Sailing 101: Rules
During the opening series, boats earn points equivalent to the position in which they finish each race (the first boat to finish receives one point, the second boat to finish receives two points, etc.).
The medal race is both shorter and closer to the shore. Scores in the medal race are doubled (two points for first place, four points for second place, etc.). On-the-water umpires oversee the race, and sailors make any protests during competition.
Scores from the medal race are combined with competitors' scores from the opening series to determine their final ranking. In the event of a tie in the overall score, the better ranking will go to the boat the finished with a better time in the medal race.
There are many rules sailors must follow in fleet racing. The violation of these rules adds points to a final score. Depending on the violation, letter scores are awarded, which usually have a point-score equivalent to the number of boats in the race, plus one.
The basic right-of-way rules are:
When two boats on opposite tacks meet, the onus is on the port-tack boat to stay clear of the starboard boat. A boat is on port tack when the wind comes from the left side of the boat; a starboard tack is when the wind is on the right side.
When two boats on the same tack overlap or are roughly side-by-side, the most leeward (downwind) craft has the right of way, and the boat closest to the wind must stay clear.
When two boats on the same tack are not overlapped, the overtaking boat must stay clear. Boats that breach a right-of-way rule can exonerate themselves by voluntarily sailing two complete circles, a penalty known as a 720. The men's and women's skiff classes and the mixed multihull are required to sail only one circle, known as a 360. Boats that elect not to do so risk disqualification at the end of the race if they cannot justify their actions.
Right-of-way and other rules also apply during pre-start maneuvers, when each boat tries to position itself in the most advantageous spot for the starting signal. Competitors synchronize their watches from a series of sound signals so they can time their maneuvers. The race committee boat, moored at the starting line, sounds the first gun (or horn) six minutes before the start as a warning. At five minutes, the next gun or horn signals the boats to prepare for the race, and the rules kick in. The next sound comes with one minute remaining, followed by the starting gun or horn. If a boat jumps the gun, it normally must round the starting buoy, return completely behind the line and start again, unless the race committee indicates otherwise. In instances where the race committee cannot identify clearly which boat or boats jumped the gun, the entire race is restarted in a general recall.
9. General Recall
9.1 In case of any problems with the starting line (such as length, or angle to the wind, etc.) a postponement may be signaled, even up to the last second before the start, instead of a general recall.
9.2 If a race management error is discovered after the starting signal (e.g., timing), the race management team may abandon the race (by using flag N).
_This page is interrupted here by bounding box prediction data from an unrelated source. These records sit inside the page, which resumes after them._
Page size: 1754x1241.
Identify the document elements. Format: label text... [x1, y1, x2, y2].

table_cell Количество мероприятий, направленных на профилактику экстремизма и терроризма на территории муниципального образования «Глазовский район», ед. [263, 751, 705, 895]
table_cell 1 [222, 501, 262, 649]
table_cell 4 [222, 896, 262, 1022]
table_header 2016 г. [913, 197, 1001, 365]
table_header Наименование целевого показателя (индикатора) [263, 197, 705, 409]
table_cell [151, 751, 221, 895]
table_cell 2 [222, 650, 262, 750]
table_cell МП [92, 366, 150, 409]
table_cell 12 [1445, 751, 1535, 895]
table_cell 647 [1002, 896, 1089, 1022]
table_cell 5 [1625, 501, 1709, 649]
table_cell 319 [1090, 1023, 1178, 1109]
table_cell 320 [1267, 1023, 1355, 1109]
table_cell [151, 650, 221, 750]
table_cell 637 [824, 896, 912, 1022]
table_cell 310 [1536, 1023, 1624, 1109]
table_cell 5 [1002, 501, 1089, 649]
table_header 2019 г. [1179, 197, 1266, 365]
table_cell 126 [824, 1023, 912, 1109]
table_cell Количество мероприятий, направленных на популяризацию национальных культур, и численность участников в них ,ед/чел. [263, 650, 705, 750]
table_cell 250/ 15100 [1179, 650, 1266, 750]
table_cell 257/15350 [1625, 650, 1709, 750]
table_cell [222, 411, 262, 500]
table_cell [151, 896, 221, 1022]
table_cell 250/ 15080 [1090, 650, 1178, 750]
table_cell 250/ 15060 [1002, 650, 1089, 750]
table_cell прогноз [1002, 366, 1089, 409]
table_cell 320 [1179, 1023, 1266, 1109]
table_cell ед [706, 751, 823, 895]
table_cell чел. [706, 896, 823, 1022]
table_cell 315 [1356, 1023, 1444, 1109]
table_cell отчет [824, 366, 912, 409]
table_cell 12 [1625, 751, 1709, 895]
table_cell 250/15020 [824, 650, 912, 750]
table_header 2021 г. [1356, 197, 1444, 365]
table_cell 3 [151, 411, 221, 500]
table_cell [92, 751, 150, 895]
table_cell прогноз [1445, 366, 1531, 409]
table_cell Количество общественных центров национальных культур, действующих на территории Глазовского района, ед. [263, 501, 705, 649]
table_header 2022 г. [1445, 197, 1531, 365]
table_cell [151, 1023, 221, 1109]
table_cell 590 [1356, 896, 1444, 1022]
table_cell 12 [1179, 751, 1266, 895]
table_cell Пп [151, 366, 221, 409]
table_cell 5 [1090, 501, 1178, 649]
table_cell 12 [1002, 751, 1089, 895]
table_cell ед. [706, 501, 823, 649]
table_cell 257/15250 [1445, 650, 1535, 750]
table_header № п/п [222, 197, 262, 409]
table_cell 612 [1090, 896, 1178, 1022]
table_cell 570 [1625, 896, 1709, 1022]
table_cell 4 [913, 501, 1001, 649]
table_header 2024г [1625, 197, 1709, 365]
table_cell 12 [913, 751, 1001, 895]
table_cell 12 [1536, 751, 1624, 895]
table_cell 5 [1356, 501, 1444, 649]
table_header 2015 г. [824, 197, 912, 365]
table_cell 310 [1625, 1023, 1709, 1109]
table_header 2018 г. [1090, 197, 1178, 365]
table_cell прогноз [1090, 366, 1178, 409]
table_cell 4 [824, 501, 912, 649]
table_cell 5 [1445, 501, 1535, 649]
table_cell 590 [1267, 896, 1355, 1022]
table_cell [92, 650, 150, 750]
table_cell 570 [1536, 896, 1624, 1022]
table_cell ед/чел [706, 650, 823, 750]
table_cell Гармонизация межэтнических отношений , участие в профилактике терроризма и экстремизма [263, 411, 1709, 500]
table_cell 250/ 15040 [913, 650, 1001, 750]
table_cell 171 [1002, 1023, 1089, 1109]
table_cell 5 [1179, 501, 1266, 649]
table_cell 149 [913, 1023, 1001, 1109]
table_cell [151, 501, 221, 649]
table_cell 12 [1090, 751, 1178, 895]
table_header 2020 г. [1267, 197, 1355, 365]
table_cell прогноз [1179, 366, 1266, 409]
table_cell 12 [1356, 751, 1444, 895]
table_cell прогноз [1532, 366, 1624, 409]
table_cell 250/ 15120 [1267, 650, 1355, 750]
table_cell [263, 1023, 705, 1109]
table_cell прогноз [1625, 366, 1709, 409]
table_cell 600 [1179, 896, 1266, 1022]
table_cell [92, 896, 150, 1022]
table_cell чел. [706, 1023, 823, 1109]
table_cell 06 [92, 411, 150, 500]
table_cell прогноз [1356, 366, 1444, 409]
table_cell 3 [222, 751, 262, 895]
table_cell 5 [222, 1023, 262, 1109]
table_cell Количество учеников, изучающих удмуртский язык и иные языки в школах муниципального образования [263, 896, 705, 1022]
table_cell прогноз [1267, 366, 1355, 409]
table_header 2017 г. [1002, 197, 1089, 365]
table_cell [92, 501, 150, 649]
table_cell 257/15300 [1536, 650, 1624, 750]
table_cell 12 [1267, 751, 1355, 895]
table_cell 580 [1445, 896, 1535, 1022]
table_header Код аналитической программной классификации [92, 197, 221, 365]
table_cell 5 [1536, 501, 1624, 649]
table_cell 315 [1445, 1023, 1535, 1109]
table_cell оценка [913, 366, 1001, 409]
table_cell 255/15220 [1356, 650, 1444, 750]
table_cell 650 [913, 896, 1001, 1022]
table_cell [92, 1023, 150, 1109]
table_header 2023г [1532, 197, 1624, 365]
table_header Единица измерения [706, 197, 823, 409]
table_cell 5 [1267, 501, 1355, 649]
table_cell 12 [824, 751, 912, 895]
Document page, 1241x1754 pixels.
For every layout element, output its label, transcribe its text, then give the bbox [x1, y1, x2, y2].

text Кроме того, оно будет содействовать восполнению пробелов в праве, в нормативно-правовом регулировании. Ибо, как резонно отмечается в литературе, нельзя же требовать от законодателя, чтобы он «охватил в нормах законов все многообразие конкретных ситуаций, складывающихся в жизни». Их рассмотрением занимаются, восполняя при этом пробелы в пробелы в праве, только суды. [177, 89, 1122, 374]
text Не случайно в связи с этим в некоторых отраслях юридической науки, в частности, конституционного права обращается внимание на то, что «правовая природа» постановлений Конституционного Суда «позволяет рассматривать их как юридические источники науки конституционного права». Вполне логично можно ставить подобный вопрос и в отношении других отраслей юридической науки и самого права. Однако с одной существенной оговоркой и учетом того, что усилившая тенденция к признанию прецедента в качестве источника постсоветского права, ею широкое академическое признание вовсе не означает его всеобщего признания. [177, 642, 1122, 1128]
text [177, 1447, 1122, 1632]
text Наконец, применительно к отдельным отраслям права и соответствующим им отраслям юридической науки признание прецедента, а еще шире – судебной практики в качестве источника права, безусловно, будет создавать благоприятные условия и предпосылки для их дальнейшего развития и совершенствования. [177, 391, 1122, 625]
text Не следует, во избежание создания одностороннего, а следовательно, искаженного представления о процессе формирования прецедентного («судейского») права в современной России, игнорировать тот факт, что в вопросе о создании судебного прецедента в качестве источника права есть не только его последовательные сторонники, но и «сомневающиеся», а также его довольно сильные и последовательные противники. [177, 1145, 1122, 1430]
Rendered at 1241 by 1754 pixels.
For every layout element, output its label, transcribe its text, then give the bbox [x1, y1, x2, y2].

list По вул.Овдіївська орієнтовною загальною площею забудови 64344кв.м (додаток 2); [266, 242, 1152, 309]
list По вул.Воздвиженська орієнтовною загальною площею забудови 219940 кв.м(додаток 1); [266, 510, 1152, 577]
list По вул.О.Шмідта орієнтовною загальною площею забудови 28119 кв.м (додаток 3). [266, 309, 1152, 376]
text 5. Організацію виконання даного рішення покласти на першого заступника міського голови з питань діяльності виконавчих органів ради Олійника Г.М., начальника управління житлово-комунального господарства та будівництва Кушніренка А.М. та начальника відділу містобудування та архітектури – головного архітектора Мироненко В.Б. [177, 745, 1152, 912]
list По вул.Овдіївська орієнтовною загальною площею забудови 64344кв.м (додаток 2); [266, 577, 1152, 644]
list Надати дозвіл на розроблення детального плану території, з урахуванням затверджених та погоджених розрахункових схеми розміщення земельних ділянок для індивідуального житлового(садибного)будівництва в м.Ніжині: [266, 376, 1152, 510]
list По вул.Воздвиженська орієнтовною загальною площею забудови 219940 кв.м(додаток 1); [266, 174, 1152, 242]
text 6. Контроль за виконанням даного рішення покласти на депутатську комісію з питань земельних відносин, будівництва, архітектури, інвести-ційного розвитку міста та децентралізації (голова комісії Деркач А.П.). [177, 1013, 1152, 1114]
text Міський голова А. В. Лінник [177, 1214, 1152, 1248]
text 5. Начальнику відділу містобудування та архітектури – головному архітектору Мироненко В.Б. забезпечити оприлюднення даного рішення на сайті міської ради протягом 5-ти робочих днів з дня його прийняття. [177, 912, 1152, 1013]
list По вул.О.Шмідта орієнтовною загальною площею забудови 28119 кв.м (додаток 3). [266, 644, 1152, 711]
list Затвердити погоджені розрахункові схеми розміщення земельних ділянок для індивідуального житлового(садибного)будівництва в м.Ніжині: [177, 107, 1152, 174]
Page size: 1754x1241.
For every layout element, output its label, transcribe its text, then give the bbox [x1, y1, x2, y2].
In these circumstances, the race management team will not signal a general recall.
9.3 When the race management team is not satisfied that all boats over early (or that have broken rules 30.3 or the U flag sailing instruction) have been identified, a General Recall will be signaled.
9.4 When using U flag, if a general recall would result from unidentified boats on the course side of the starting line early in the minute prior to the starting signal, a postponement will be signaled immediately. If the race management team is satisfied that the starting line was fair then the next start will use rule 30.3.
A competitor may lodge a protest against another boat or the race committee by hailing "Protest" to the alleged violator, displaying a red protest flag and submitting the relevant forms within 90 minutes of the last boat finishing the race. Five independent jurors from the International Sailing Federation (ISAF) hear the protest, and other competitors may appear as witnesses for either side.
Each competitor must wear a personal flotation device.
The maximum weight of competitors' clothing and equipment is specified. It usually is limited to eight kilograms (17 pounds), not including a hiking or trapeze harness and clothing worn only below the knee.